MATERIAL SUPPLIED:
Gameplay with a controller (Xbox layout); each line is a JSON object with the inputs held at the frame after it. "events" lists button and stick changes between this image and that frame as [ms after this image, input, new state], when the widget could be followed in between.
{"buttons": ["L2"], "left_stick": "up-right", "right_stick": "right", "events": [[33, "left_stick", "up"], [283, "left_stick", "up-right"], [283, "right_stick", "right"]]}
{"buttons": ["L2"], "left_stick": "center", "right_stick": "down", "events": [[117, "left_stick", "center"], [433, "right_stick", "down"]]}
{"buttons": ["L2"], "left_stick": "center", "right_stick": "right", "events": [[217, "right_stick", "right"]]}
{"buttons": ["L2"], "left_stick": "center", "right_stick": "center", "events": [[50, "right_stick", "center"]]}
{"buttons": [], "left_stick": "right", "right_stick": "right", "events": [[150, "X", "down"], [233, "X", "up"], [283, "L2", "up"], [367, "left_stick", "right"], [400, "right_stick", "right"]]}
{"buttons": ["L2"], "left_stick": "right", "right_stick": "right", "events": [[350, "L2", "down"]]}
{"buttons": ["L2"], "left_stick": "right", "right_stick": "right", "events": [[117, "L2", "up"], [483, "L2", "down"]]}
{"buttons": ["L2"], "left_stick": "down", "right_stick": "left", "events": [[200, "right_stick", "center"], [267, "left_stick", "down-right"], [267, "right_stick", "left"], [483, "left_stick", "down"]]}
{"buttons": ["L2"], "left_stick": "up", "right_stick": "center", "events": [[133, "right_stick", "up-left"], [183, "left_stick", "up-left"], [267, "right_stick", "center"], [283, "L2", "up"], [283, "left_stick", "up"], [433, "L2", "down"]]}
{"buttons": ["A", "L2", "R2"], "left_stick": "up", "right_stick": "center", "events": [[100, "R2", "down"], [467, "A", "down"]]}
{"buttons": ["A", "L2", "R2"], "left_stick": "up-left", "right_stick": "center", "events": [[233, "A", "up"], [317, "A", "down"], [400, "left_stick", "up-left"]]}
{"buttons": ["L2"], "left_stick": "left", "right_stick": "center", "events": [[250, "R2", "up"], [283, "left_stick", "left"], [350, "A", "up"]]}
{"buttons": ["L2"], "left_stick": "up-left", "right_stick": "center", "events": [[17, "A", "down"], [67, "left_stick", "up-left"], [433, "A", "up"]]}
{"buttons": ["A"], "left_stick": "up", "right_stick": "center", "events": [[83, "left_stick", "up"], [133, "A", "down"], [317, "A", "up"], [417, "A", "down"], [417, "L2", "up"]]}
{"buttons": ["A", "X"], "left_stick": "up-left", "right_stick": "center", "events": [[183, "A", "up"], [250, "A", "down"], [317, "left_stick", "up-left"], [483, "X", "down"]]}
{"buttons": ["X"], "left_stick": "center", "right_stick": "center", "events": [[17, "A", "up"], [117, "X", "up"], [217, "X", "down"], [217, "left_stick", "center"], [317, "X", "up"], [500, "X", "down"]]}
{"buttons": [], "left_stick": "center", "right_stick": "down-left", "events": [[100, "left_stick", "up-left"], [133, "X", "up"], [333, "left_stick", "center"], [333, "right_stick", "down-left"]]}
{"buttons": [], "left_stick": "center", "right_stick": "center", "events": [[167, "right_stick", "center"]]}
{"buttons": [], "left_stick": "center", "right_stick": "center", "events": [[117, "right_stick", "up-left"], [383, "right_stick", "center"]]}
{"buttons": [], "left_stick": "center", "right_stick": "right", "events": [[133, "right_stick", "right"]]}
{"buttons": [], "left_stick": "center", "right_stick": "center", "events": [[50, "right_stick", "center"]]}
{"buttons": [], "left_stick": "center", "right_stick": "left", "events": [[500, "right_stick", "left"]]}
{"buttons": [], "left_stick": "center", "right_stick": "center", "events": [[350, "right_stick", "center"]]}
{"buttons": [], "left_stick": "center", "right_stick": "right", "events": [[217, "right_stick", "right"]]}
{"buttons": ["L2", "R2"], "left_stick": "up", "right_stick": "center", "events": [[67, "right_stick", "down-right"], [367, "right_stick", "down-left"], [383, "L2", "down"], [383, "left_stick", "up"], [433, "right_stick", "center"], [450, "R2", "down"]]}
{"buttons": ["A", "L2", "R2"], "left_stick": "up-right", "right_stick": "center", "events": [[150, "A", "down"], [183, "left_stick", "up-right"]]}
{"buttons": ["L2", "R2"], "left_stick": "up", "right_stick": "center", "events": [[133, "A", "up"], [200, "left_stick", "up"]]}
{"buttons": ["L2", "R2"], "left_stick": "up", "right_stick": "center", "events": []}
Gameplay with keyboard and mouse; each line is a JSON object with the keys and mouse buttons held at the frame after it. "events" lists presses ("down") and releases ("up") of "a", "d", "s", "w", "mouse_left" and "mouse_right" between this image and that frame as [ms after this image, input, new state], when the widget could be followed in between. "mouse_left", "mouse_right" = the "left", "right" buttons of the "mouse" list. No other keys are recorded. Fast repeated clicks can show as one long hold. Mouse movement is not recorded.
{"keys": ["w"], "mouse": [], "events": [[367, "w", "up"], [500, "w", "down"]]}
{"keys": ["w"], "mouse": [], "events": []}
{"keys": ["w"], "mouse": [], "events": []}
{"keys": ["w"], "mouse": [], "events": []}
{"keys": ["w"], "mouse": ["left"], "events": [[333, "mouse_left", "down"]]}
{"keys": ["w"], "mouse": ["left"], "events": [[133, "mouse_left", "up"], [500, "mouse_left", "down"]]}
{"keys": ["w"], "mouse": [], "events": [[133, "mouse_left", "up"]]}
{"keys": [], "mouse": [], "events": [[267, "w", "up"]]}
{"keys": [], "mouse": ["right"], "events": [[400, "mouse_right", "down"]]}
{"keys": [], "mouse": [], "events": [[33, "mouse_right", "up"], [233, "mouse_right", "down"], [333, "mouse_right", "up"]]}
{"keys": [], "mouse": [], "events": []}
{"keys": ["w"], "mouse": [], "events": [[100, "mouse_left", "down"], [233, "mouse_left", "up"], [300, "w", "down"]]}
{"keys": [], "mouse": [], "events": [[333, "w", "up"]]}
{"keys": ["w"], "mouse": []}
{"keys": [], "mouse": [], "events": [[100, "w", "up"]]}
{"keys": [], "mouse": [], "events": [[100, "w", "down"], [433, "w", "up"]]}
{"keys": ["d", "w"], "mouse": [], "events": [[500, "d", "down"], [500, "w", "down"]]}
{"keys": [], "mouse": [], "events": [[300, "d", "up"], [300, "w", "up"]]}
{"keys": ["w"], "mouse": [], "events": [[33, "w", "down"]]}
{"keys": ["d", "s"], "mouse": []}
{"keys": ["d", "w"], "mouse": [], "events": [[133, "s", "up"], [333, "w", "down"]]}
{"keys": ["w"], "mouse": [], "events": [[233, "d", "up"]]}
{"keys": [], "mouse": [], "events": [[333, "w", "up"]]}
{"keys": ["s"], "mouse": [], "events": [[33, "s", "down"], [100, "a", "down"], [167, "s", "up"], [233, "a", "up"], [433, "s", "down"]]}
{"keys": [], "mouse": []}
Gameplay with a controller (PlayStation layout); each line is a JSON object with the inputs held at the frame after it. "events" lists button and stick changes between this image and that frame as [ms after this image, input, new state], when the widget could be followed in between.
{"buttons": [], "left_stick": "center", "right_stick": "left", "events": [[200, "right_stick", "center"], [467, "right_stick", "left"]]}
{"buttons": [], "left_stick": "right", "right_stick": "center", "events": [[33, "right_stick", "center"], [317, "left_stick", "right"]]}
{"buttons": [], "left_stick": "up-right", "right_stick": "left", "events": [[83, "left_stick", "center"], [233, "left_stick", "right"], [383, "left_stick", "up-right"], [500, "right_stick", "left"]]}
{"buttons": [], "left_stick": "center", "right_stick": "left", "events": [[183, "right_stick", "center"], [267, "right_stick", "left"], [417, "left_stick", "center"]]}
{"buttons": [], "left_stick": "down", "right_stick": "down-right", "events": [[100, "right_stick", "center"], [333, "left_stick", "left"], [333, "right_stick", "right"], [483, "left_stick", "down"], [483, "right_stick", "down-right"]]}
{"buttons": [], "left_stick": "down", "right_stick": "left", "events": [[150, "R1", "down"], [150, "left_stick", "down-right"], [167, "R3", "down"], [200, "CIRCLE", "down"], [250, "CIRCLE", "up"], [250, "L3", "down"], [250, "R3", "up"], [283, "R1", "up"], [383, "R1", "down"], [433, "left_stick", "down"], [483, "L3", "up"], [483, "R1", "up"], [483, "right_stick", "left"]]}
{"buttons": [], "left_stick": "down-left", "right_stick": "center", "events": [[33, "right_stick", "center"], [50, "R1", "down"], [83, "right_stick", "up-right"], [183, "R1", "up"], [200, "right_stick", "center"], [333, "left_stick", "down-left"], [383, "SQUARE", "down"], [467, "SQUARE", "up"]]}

REQUIRED WORK:
Select every line of the records holding the string "controller".

WRITTEN RESPONSE:
Gameplay with a controller (Xbox layout); each line is a JSON object with the inputs held at the frame after it. "events" lists button and stick changes between this image and that frame as [ms after this image, input, new state], when the widget could be followed in between.
Gameplay with a controller (PlayStation layout); each line is a JSON object with the inputs held at the frame after it. "events" lists button and stick changes between this image and that frame as [ms after this image, input, new state], when the widget could be followed in between.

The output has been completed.